The older I get, the more I embrace the philosophy of, “I don’t need to be right.” But boy, did I make a good call about fishing a small stream today.

I thought there would be enough water for the fish to be comfortable in. Yes, there’d be more tomorrow, but with a cold front approaching — and plenty of cloud cover — today would be the better mid-day option. So I visited an old friend from 11am-1:30pm. There are three things I want to tell you about.

Nature finds a way. This particular brook was disastrously low  when I visited it in August (not to fish, just to look). Yet somehow the brookies made it through the stress of a scorching summer that reduced their home to a trickle. Today, I pricked ten, landed six. Jeez, I’d sign up for that in May. In January it comes off as an unimaginable bounty. I’ve never done this well on this stream in winter.

The first salmonid of 2017. I don’t usually handle fish this small, but this gorgeous creature made my heart leap up in my chest. Happy New Year!

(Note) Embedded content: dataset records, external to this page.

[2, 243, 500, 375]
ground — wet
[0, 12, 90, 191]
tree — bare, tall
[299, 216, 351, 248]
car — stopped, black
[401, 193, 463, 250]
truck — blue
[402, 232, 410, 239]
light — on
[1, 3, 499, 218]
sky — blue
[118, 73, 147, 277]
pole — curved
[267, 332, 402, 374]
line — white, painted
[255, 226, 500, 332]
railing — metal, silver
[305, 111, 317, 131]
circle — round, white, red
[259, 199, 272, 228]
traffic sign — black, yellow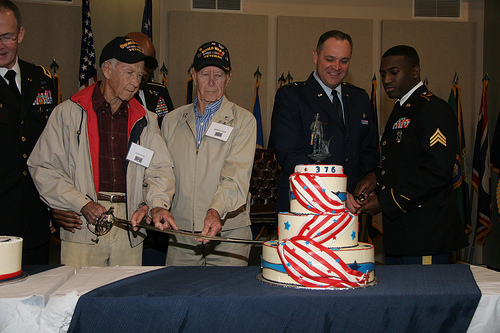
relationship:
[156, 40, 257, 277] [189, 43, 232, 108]
man has head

Droppers are the quickest way to find out what the fish want. You may be bored with me saying this, but I will continue to shout it from the rooftops. I started the day with a size 16 Improved Sofa Pillow dry. After 15 minutes of no luck, I added a 2x short size 18 SHBHPT dropper. While most of my fish — particularly in the deeper pools — feasted on the dropper, the dry took the largest char of the day.

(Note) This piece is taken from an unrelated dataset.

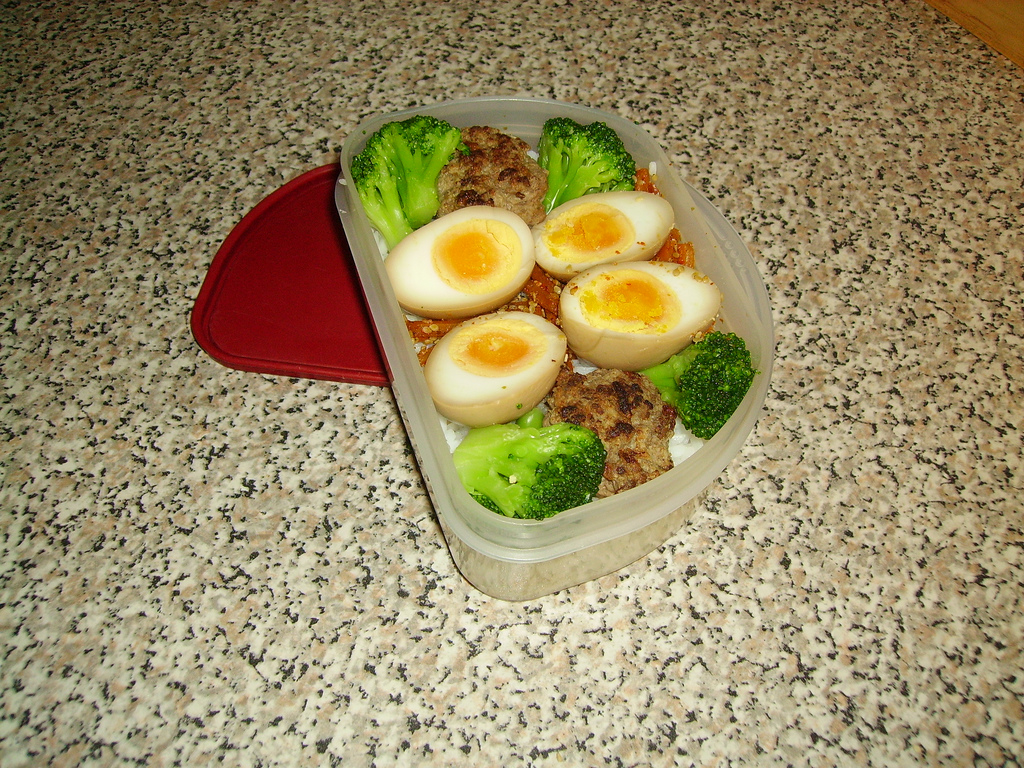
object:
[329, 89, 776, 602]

One swing and a miss — then on the next cast, the kill shot delivered. 


Small streams in winter are places of unparalleled tranquility. It rained the entire time I fished. My left boot foot leaked. My fingertips were frozen. Funny thing! I looked at my watch and realized I’d been fishing for two hours. Sure, it helped that the catching was good. But watching the smoke from my Punch Gran Puro Robusto curl into the mist didn’t suck either.

Looks cold. Was cold. And wonderful. 



How my fingers got so numb. But the Fontinalis fins were worth the price of admission.

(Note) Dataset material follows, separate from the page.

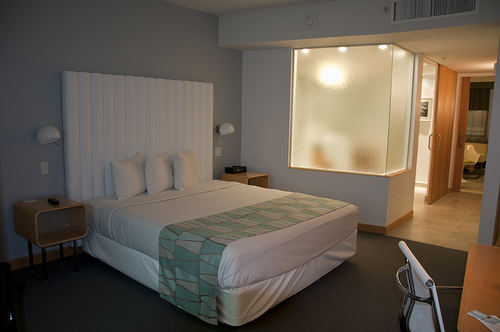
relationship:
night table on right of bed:
[9, 194, 91, 274] [69, 168, 365, 327]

12 comments on “Small stream report: First wild brookies of 2017

  1. Right on man!! Success comes in all forms. One of the most profound statements about survival and brook trout came at the last paragraph in the book by Cormac McCarthy in “The Road” about the lines on the back of a brook trout. They find a way!!

  2. Alan says:

    Steve, that’s “real fishing” beautiful brookies. Such survivors.

  3. Bill says:

    Gorgeous fish.

  4. Pete Simoni says:

    Beautiful brookies and love that photo of the stream, snow and ice. I found some “gold” yesterday myself.

    • Steve Culton says:

      Today on the Farmington was a different story.

      • Bill says:

        I went to the Farmington on Monday. First time ever there. what a great place. I caught a brown trout along the ice. I have been tryin unsuccessfully to find a trout since April, and now I realize the Farmington was what I needed.


        I would be absolutely thrilled beyond belief if I could coax a native char out of the little brooks I’ve been attempting to find fish in…the Hammonasset, the Farm, and the Muddy…so far only native minnows and sunfish.

      • Steve Culton says:

        Congrats on your first Farmy trout. You’re on your way.

        This can be a tough time of year on small streams.

  5. Alton Blodgett says:

    They are masterpieces of art to me. And the reason I spend so much time in Maine and northern New Hampshire.